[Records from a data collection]

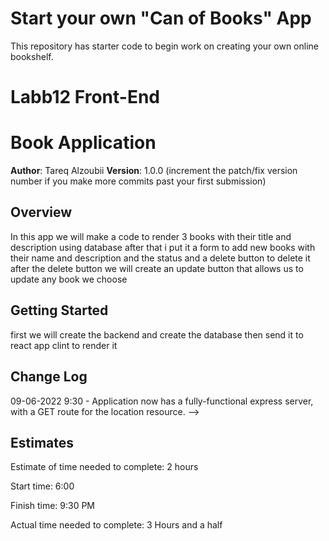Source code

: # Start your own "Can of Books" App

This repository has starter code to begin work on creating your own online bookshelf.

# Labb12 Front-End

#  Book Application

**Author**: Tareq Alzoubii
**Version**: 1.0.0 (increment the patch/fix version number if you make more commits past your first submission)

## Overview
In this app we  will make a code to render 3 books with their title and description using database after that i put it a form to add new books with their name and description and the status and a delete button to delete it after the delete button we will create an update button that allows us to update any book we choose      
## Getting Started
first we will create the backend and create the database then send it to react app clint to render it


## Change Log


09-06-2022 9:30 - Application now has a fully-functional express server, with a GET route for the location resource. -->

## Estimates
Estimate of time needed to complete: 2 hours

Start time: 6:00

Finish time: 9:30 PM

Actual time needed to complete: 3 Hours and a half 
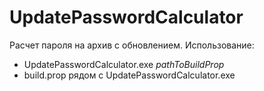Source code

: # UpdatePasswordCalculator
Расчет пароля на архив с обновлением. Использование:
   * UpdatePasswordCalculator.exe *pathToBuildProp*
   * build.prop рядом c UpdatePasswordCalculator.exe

* * *

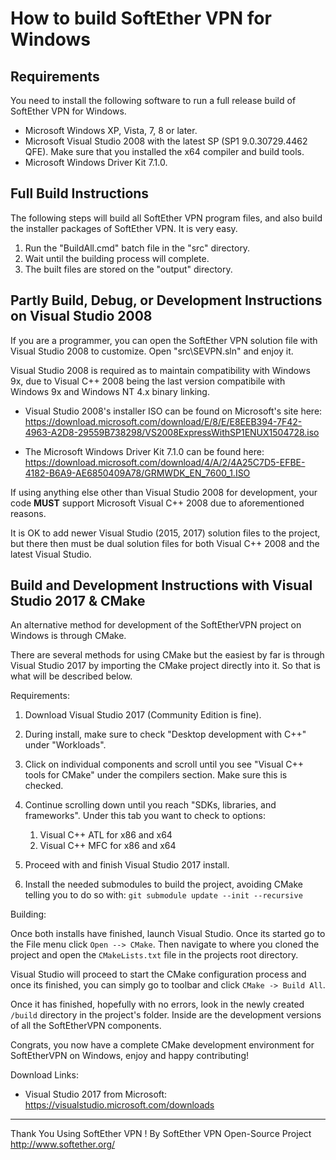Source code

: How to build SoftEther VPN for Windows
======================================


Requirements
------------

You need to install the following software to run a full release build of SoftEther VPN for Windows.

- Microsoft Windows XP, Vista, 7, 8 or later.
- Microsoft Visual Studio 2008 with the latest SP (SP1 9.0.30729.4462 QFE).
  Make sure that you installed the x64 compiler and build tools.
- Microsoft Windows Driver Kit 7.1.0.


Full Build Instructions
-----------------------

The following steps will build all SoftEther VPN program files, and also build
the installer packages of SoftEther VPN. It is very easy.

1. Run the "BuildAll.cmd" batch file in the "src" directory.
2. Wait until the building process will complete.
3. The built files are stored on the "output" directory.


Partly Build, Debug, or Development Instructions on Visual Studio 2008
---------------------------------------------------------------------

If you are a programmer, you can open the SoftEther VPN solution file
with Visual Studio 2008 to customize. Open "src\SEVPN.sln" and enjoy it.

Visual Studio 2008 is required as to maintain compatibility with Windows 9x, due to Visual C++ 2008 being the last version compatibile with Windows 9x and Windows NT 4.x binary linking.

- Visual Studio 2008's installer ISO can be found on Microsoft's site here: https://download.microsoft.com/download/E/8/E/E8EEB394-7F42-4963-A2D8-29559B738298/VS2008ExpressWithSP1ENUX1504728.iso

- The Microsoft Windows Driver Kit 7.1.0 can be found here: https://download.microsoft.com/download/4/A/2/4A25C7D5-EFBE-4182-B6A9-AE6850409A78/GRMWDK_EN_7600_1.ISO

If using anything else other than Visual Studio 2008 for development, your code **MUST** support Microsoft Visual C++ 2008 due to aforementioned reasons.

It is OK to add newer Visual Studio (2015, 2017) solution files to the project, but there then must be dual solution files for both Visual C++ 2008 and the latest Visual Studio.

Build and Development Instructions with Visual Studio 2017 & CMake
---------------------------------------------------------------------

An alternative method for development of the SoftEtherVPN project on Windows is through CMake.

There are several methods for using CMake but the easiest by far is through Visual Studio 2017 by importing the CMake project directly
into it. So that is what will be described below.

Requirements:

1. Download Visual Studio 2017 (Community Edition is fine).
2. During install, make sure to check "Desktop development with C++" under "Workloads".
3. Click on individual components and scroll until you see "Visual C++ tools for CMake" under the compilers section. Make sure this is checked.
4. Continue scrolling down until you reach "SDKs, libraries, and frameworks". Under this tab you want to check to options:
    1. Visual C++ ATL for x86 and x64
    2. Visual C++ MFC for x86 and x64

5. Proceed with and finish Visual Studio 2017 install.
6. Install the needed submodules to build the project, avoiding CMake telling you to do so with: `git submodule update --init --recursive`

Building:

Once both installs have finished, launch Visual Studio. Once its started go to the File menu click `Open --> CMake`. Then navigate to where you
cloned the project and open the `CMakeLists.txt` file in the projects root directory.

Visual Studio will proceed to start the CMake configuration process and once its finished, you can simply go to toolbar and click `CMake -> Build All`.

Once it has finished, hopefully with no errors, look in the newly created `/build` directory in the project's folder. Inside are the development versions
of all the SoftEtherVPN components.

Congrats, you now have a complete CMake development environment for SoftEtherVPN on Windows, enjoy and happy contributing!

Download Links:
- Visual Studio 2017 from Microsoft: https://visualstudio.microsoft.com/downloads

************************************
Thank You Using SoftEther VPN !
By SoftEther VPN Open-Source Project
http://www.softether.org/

---

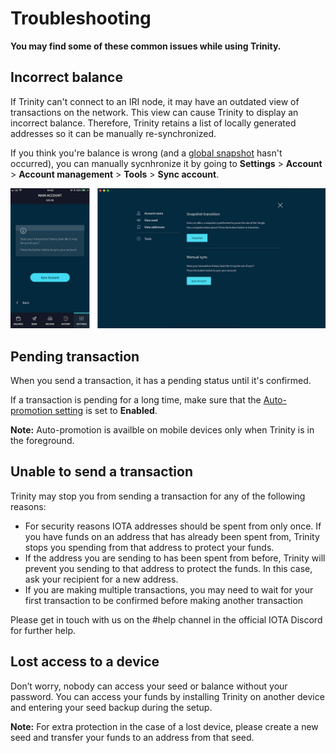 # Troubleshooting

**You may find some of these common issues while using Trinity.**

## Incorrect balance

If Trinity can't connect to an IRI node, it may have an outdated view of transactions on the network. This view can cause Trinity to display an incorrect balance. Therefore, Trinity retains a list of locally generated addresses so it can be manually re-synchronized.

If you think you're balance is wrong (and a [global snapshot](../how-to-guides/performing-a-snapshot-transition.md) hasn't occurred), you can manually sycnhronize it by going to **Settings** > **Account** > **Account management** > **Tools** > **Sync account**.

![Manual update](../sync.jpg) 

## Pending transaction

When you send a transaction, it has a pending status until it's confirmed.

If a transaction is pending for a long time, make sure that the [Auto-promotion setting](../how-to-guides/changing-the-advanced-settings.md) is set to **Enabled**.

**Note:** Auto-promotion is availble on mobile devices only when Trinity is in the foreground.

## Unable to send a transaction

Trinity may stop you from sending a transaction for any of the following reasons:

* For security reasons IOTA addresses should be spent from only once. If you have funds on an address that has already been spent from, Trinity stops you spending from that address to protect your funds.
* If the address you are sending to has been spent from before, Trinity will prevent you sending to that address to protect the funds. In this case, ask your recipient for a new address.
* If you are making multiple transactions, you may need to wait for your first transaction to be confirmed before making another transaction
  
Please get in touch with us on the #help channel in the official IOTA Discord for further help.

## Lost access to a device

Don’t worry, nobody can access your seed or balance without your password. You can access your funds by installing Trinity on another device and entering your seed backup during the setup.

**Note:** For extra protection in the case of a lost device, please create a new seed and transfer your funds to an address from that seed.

Request: Update the entries from the line containing "Actual time needed" through the line containing "рядом c UpdatePasswordCalculator.exe" by replacing "complete" with "finish" and leaving everything else unchanged. Reproduce only those lines, omitting the pictures.

Solution for this exercise:
Actual time needed to finish: 3 Hours and a half 
Source code

: # UpdatePasswordCalculator
Расчет пароля на архив с обновлением. Использование:
   * UpdatePasswordCalculator.exe *pathToBuildProp*
   * build.prop рядом c UpdatePasswordCalculator.exe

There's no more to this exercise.